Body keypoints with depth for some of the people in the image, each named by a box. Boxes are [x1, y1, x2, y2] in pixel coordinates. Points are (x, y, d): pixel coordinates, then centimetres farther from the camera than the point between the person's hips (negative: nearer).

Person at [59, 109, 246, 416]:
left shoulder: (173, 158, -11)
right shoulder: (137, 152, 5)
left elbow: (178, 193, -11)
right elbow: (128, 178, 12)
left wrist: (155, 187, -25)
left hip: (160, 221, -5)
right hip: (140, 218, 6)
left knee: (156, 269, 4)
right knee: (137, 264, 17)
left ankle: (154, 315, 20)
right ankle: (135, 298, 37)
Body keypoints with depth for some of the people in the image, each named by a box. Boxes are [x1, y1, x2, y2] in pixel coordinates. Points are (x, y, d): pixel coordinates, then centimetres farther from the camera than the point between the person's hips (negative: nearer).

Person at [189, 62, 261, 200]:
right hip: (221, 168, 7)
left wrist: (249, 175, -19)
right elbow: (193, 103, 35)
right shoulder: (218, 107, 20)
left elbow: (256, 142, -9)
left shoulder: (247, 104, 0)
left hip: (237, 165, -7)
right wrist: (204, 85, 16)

-=-=-

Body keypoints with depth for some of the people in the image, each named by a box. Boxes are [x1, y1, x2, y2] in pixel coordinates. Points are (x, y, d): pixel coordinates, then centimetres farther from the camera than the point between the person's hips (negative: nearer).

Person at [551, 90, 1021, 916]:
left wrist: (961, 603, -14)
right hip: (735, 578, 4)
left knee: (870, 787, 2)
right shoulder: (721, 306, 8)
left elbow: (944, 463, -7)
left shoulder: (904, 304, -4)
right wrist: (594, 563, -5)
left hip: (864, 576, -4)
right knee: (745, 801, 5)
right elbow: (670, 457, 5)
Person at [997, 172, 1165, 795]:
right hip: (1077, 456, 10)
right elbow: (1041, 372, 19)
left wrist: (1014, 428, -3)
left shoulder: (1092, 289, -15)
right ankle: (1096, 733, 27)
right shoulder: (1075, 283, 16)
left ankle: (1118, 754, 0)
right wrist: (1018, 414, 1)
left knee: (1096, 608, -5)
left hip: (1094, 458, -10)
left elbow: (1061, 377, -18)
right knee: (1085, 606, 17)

-=-=-

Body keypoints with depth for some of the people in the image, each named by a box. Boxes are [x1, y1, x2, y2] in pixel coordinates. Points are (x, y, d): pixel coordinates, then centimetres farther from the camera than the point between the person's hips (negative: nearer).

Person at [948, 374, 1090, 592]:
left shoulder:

-=-=-

**What is needed**
In the data above, retype exactly and only the lines between the one holding "right hip: (735, 578, 4)" and the one holding "right wrist: (1018, 414, 1)", inclusive.

**Written response**
right hip: (735, 578, 4)
left knee: (870, 787, 2)
right shoulder: (721, 306, 8)
left elbow: (944, 463, -7)
left shoulder: (904, 304, -4)
right wrist: (594, 563, -5)
left hip: (864, 576, -4)
right knee: (745, 801, 5)
right elbow: (670, 457, 5)
Person at [997, 172, 1165, 795]:
right hip: (1077, 456, 10)
right elbow: (1041, 372, 19)
left wrist: (1014, 428, -3)
left shoulder: (1092, 289, -15)
right ankle: (1096, 733, 27)
right shoulder: (1075, 283, 16)
left ankle: (1118, 754, 0)
right wrist: (1018, 414, 1)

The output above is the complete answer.